On 21 April 1995, Hi-Tone filed a Petition under Rule 65 of the Revised Rules of Court
with the Court of Appeals. It imputed grave abuse of discretion to respondent judge in and prayed
for the nullification of the questioned order. The Court of Appeals dismissed the petition on the
ground that Hi-Tone is not a party to the case, therefore, has no personality to participate, much
more to question the orders issued therein.

On 26 May 1995, Hi-Tone filed its Motion for Reconsideration, asserting that its petition,
though styled as a petition for review on certiorari, was in substance a petition for annulment of
judgment. The petition being such, Hi-Tone claimed it had personality to file it since under the
rules a person who is not even a party to the judgment may sue for its annulment. The Court of
Appeals did not grant the motion stating that the petition was not merely for annulment of a
Regional Trial Court judgment, but rather it made out an action for reconveyance which falls under
the jurisdiction of the Regional Trial Court.
Issue: Whether the petition before the Court of Appeals is a petition for annulment of judgment
or an action for reconveyance

Ruling:
An action for annulment of judgment is grounded only on two justifications: (1) extrinsic
fraud; and (2) lack of jurisdiction or denial of due process. The purpose of such action is to have
the final and executory judgment set aside so that there will be a renewal of litigation. On the other
hand,an action for reconveyance is a legal and equitable remedy granted to the rightful owner of
land which has been wrongfully or erroneously registered in the name of another for the purpose
of compelling the latter to transfer or reconvey the land to him. Its aim is to show that the person
who secured the registration of the questioned property is not its real owner. In an action for
reconveyance, the decree of registration is respected as incontrovertible. What is sought instead is
the transfer of the property, which has been wrongfully or erroneously registered in another
person’s name, to its rightful and legal owner, or to one with a better right.
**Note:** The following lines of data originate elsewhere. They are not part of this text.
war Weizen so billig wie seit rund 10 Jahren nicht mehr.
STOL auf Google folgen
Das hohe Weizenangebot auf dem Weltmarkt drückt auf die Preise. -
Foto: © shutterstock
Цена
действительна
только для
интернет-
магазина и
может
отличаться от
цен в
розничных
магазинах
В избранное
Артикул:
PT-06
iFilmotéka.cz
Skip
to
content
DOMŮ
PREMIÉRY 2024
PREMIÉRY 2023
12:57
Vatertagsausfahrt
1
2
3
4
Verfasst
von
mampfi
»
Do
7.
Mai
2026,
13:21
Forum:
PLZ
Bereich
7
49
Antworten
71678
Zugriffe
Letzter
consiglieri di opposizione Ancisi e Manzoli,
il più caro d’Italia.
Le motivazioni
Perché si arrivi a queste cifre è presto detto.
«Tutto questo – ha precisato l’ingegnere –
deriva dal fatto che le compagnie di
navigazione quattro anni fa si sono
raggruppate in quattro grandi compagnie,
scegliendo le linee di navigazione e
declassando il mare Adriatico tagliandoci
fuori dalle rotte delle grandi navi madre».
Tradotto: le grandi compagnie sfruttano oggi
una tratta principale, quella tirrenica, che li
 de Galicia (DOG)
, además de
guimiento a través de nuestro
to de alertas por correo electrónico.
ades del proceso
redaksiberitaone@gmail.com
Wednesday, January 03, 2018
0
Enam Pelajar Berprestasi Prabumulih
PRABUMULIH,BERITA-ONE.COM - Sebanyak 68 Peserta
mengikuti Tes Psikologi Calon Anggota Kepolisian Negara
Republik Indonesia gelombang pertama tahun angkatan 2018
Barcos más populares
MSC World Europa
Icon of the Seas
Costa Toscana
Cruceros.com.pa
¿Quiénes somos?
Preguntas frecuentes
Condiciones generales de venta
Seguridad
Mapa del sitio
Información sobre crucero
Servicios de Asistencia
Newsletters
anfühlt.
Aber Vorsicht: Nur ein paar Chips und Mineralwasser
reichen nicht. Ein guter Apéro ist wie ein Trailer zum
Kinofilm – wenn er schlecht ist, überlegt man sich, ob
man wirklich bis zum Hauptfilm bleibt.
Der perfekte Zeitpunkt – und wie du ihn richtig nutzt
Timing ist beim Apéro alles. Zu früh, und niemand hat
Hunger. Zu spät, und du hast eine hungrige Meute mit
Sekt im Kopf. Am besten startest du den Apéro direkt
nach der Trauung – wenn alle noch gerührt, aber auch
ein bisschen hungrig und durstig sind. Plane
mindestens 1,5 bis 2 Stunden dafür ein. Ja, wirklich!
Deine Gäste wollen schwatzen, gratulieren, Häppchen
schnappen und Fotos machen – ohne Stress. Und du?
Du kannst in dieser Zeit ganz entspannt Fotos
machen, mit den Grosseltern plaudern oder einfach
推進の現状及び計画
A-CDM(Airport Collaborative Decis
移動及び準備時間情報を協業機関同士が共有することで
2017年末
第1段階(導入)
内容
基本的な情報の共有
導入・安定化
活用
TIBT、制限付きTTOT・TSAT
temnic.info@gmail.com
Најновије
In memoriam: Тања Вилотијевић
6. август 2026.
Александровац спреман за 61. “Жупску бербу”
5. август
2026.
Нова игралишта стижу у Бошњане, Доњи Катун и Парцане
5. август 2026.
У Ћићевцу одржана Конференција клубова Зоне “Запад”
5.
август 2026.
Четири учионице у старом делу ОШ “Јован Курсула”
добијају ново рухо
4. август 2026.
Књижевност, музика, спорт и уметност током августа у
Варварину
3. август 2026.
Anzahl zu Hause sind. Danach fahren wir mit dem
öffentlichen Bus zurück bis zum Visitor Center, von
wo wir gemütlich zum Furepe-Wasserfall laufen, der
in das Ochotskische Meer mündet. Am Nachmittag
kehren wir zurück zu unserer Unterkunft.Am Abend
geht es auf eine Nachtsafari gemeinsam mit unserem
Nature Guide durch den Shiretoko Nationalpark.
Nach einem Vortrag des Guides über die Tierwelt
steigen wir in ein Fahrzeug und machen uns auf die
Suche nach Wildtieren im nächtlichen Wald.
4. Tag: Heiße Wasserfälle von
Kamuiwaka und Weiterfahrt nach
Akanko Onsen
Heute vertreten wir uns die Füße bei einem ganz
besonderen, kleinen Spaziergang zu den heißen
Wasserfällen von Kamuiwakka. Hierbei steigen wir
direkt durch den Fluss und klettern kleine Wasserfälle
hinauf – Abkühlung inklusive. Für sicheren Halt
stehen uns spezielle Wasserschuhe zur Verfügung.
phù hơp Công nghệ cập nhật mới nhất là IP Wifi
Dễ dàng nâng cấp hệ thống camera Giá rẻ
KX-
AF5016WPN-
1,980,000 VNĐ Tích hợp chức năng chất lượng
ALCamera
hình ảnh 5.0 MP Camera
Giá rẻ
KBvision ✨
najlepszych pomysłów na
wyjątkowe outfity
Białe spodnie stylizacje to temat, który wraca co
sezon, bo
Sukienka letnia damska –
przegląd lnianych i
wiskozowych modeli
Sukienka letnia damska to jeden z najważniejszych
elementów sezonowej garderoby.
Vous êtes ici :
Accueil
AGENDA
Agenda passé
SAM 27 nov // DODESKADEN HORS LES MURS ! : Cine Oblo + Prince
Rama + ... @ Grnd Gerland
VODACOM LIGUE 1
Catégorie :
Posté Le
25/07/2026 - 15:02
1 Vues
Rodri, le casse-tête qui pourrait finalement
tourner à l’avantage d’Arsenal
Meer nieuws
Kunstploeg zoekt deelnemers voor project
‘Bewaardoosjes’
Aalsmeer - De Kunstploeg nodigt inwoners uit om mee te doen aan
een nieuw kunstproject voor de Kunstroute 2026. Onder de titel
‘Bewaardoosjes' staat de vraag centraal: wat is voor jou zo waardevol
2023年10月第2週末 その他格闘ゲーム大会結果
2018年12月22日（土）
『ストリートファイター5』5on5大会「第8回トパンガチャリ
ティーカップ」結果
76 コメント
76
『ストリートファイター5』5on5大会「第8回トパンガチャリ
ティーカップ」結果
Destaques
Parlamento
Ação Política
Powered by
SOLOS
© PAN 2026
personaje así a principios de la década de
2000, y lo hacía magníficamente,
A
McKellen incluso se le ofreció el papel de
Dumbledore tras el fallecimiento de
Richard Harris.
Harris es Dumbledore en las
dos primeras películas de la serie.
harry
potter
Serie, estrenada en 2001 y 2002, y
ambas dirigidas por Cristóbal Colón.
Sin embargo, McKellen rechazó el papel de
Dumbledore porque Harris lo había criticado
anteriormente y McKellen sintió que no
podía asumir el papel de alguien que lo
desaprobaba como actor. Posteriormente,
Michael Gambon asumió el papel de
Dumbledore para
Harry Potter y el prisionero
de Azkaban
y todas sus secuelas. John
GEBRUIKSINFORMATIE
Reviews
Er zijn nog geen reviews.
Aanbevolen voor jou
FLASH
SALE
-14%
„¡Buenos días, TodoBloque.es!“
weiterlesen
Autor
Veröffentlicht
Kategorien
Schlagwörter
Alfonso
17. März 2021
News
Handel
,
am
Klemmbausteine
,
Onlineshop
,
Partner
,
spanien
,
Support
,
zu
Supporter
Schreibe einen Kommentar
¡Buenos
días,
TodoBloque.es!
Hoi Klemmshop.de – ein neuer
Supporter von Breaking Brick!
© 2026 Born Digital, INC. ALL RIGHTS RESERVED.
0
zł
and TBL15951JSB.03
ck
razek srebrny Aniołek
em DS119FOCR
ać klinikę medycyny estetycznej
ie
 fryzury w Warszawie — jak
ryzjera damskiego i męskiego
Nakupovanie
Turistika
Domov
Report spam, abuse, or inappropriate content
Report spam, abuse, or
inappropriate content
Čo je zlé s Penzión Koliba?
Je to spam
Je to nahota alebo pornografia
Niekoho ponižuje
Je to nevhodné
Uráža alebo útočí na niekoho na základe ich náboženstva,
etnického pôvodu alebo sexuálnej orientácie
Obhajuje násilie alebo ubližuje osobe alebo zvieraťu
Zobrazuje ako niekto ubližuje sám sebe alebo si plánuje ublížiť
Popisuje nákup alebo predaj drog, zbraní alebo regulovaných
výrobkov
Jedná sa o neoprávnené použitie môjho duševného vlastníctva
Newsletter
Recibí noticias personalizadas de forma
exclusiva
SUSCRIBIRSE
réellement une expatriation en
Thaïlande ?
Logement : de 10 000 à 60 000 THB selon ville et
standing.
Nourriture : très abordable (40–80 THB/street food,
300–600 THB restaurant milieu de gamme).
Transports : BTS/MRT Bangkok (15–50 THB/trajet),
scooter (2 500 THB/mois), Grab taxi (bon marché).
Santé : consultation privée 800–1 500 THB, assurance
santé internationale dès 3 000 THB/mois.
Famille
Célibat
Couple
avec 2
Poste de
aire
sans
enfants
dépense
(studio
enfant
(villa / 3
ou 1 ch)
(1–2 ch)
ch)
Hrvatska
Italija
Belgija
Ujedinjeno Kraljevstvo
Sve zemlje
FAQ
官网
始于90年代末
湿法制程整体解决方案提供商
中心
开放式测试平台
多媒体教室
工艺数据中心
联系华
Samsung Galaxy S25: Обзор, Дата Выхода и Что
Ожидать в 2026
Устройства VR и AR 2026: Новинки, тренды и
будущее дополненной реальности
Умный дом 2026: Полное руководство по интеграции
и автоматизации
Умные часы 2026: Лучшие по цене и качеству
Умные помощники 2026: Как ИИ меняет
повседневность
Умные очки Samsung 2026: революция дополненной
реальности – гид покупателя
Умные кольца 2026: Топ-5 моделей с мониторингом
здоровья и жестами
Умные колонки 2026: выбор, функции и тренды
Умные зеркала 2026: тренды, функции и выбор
Far from seeking conveyance, the thrust of Hi-Tone’s petition is to annul the judgment or
order in favor of Baikal Realty for the purpose of securing the preservation of its title and the
vindication of its right to the disputed property. Working in its favor are the available twin grounds
of due process violation and extrinsic fraud. On the other hand, Hi-Tone has never sought as a
relief the transfer of the title to, or the recovery of the possession, of the property. According to
the record, it did not have to as its title has remained valid and it has not lost possession of the
property.

WHEREFORE, the instant petition is GRANTED. The Decision dated 02 May 2001 and
Resolution dated 14 September 2001 of the Court of Appeals in CA-G.R. SP No. 38117 entitled
Hi-Tone Marketing Corporation v. Honorable Jose J. Parentela, Alejandro Villanueva and
Baikal Realty Corporation are hereby REVERSED and SET ASIDE. The Order dated 29 March
1995 and the Decision dated 08 August 1995 of the Regional Trial Court of Cavite at Trece
Martires City, Branch 23, in Civil Case No. TM-582 are SET ASIDE. Transfer Certificate of
Title No. T-542567 (Cavite) covering Lot 5765-A in the name of Baikal Realty Corporation is
declared VOID. Costs against the respondent corporation.